As The Observer noted yesterday, retail rents soared recently to more than $1,700 per square foot in Times Square. Whoo hoo. Break out the Champagne because it’s New Year’s in November, baby!
But here comes the Post‘s Steve Cuozzo to crash our party:
Manhattan’s widespread, chronic store vacancies are far more numerous than in other major world cities and were so even before the financial crash two years ago. But the culture of self-congratulation in the retail-leasing industry is so entrenched, it’s almost impossible to get an acknowledgement of how dysfunctional our retail climate can seem to even casual observers.
At many prominent locations, stores remain vacant for years, lending an air of defeat. Think of the Eighth Avenue side of the new Hearst tower; the former Times Square Theater on West 42nd Street, where Marc Ecko walked away from a deal after tying up the site for four years; and huge spaces in the Flatiron district that have stood dark seemingly forever.

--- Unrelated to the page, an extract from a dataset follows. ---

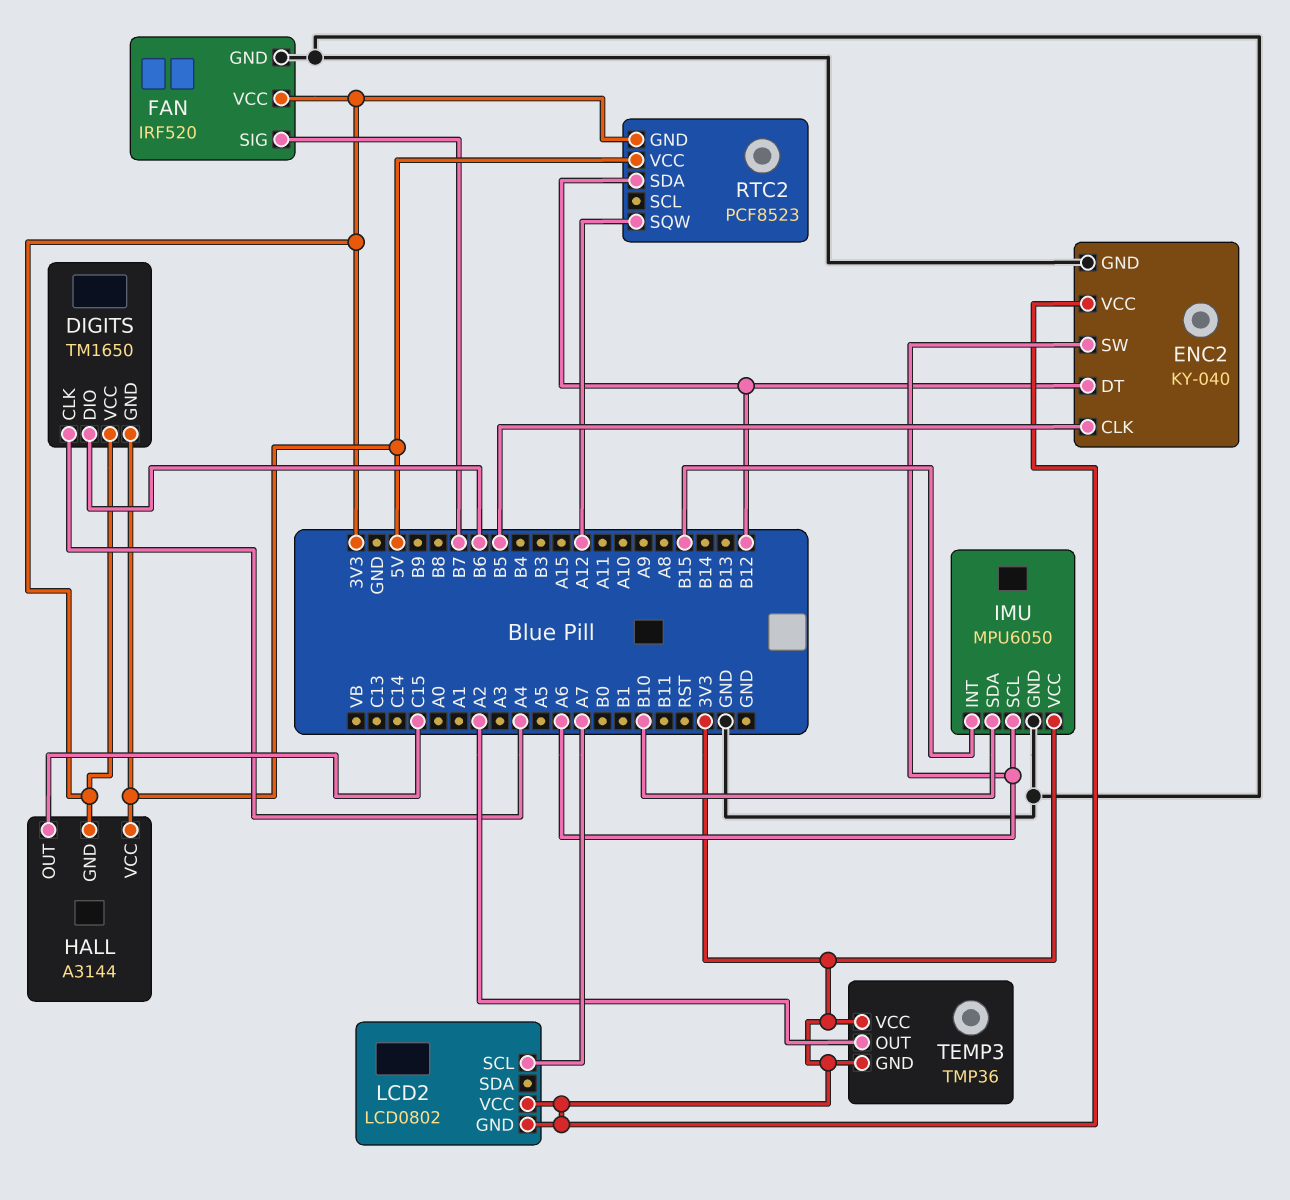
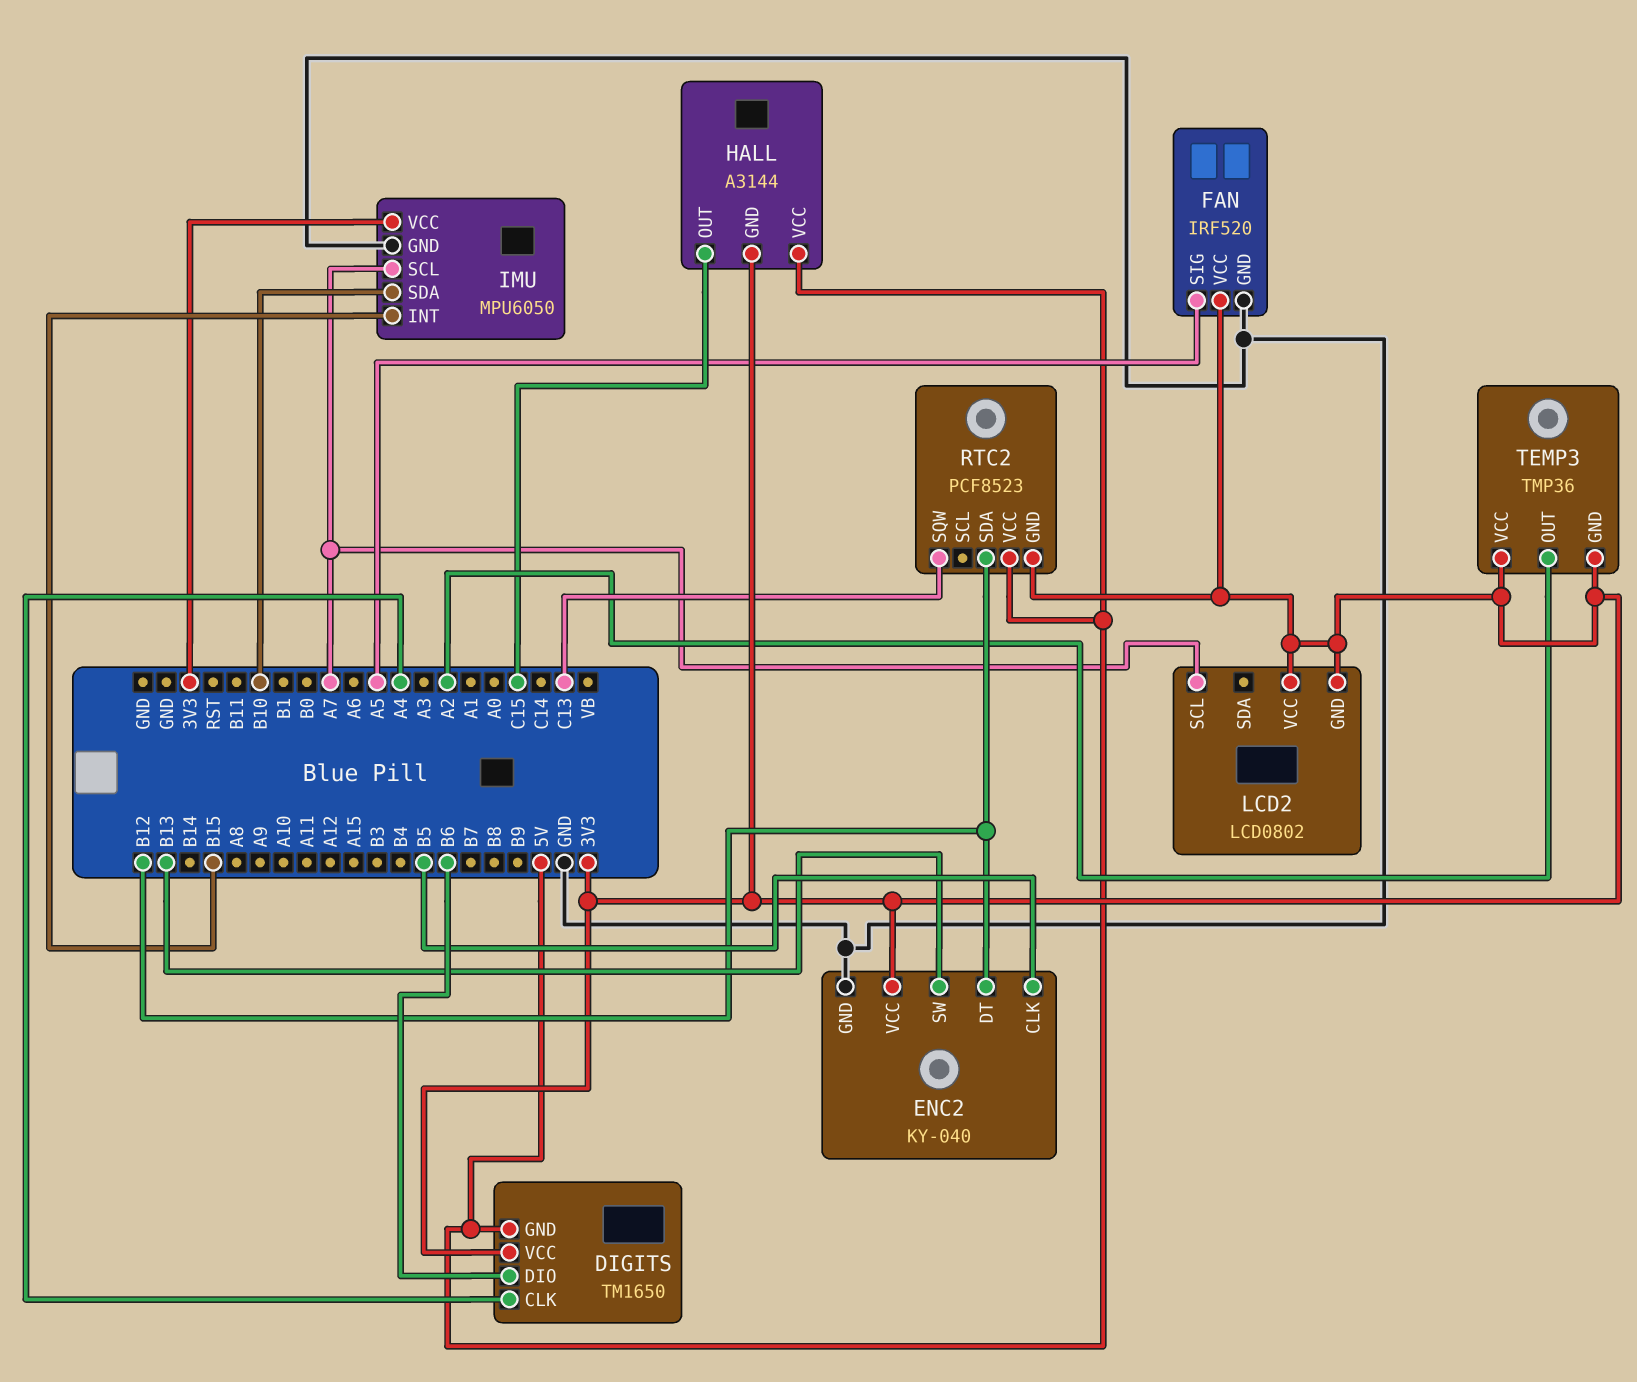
ENC2 pin SW: A6 -> B13
FAN pin SIG: B7 -> A5
IMU pin SCL: A6 -> A7
RTC2 pin SQW: A12 -> C13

REBNY counts 110 million square feet of Manhattan retail space. Yet — strangely for a trade organization so statistically astute — it doesn’t cite a vacancy rate.
We’d guess that’s at least 12 percent overall and far higher in certain parts of town — astonishing in a city blessed with incalculably wealthy shoppers and probably the heaviest sidewalk traffic in the Western world.
When we talked to REBNY yesterday, VP Michael Slattery insisted that vacancies were less of a factor than one might think, and rents still show that Manhattan retailing may not be as bad as it could be.
But at the same time, Cuozzo points to the lack of similar issues in London, that perenial adversary nipping out our Yankee heels. Perhaps instead of patting ourselves on the back and pouring another round of drinks, it is time to get serious and solve this problem.